Outlier identification method based on multi-model weighted consensus in conjunction with Monte Carlo Cross-Validation

Yujing Wang; Zhengguang Chen; Jinming Liu; He Wang

doi:10.1093/jaoacint/qsaf061

Outlier identification method based on multi-model weighted consensus in conjunction with Monte Carlo Cross-Validation

J AOAC Int. 2025 Jun 23:qsaf061. doi: 10.1093/jaoacint/qsaf061. Online ahead of print.

Authors

Yujing Wang¹, Zhengguang Chen¹, Jinming Liu¹, He Wang¹

Affiliation

¹ College of Information and Electrical Engineering, Heilongjiang Bayi Agricultural University, Daqing, 163319 China.

PMID: 40581617
DOI: 10.1093/jaoacint/qsaf061

Abstract

Background: The accurate identification and removal of outliers are fundamental to the development of a robust model.

Objective: Nevertheless, relying solely on a single model for outlier identification may prove inadequate for accurately identifying all outliers, potentially leading to false positives, false negatives, and model dependence.

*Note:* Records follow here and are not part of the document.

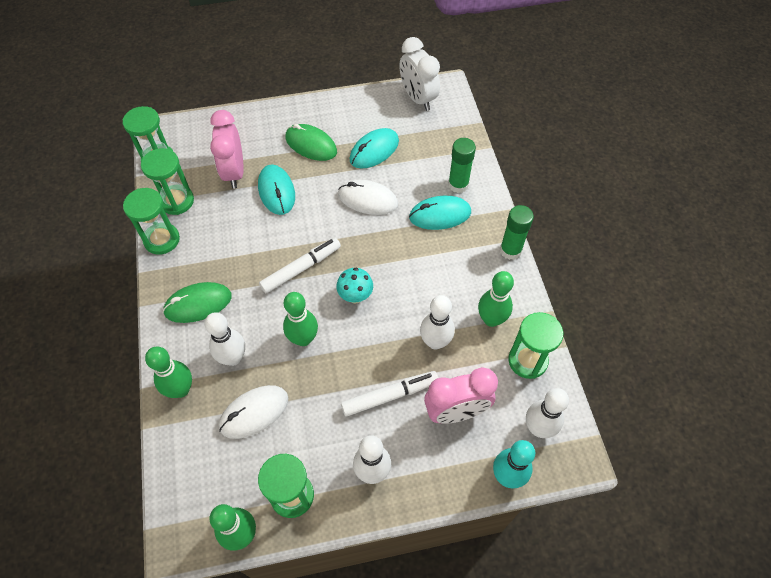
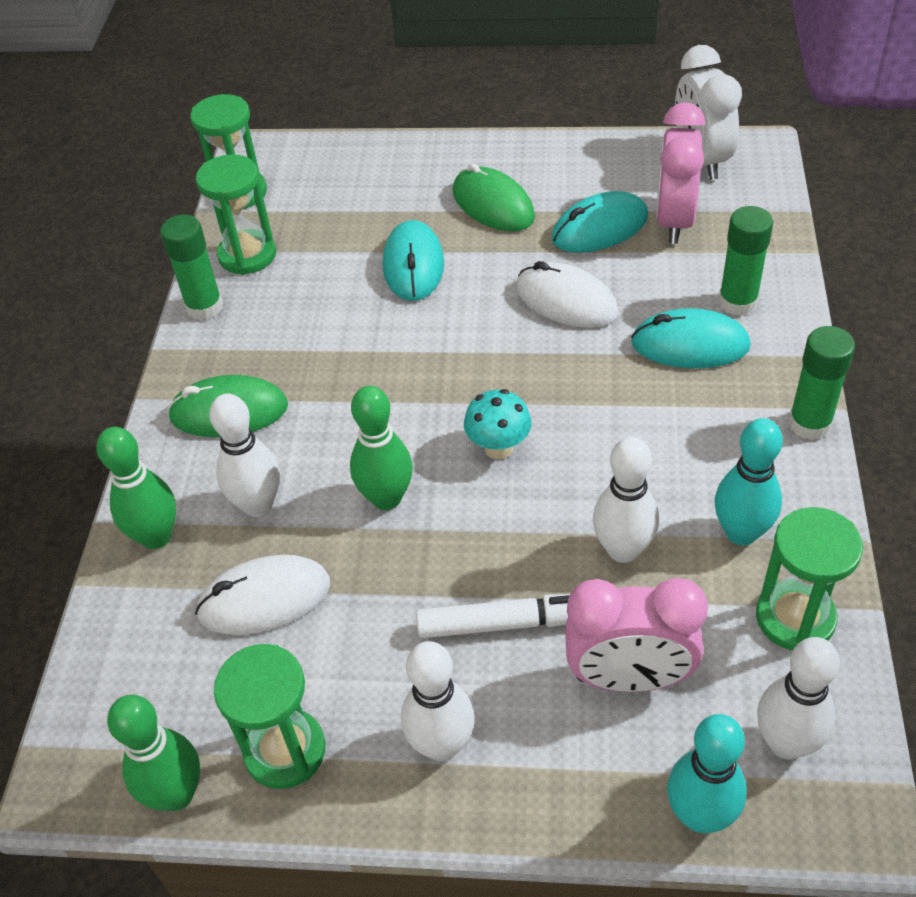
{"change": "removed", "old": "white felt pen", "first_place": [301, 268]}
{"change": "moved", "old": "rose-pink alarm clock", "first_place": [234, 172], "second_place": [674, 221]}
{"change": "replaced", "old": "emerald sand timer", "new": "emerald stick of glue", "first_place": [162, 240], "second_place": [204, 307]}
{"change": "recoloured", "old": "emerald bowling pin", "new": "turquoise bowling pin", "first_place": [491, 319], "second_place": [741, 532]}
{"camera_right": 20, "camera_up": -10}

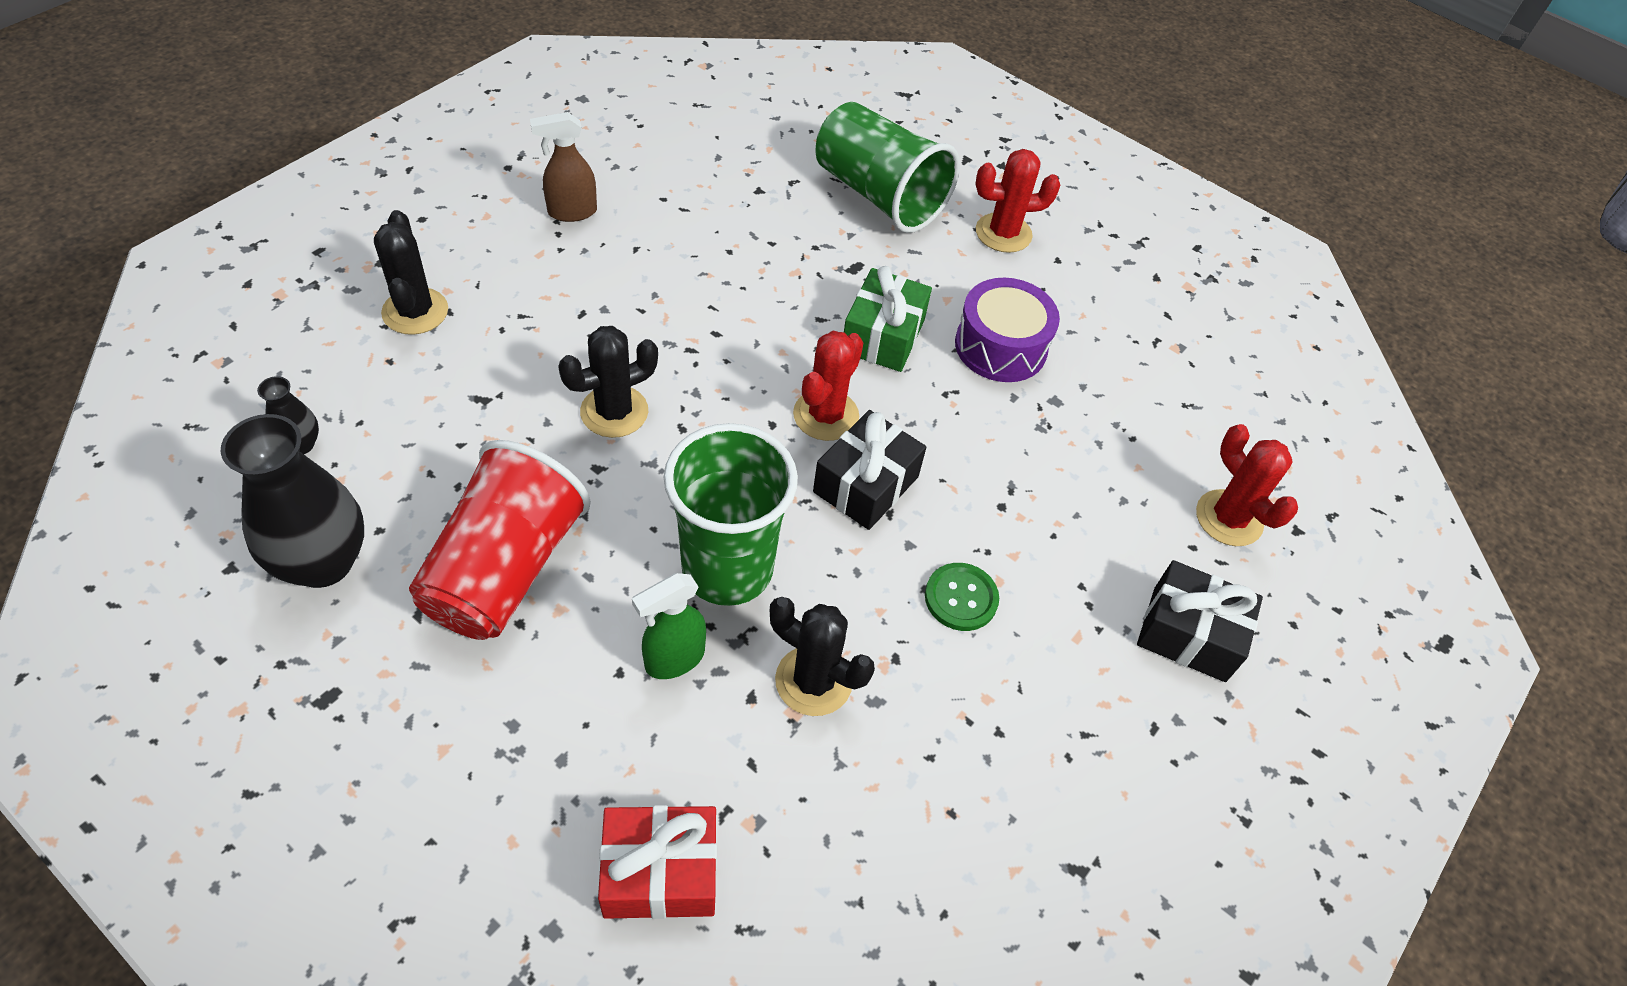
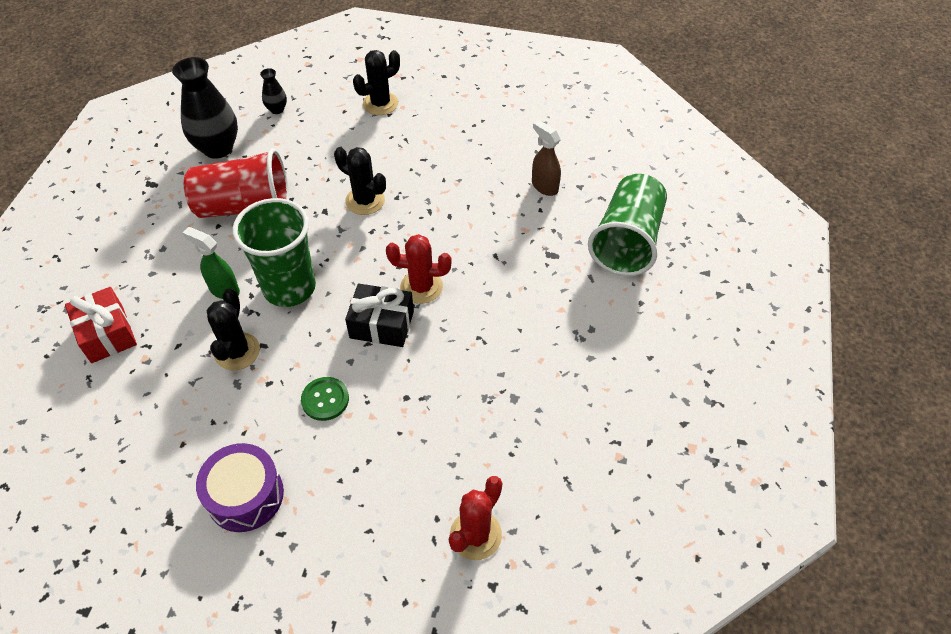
{"change": "removed", "old": "emerald present", "first_place": [883, 336]}
{"change": "removed", "old": "scarlet saguaro cactus", "first_place": [1003, 233]}
{"change": "removed", "old": "black present", "first_place": [1189, 634]}
{"change": "moved", "old": "russet spray cleaner", "first_place": [571, 212], "second_place": [544, 186]}
{"change": "moved", "old": "purple snare drum", "first_place": [1000, 346], "second_place": [245, 495]}
{"camera_right": 70, "camera_up": 0}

Methods: This study introduces a method termed Monte Carlo cross-validation in conjunction with multiple models of Weighted Consensus for outlier identification (MCWC). The proposed method integrates Monte Carlo random sampling with three distinct modeling methods: Partial Least Squares Regression (PLSR), Gaussian Process Regression (GPR), and Support Vector Regression (SVR). This integration allows for the amalgamation of predictions from each model, facilitating the identification of outliers effectively.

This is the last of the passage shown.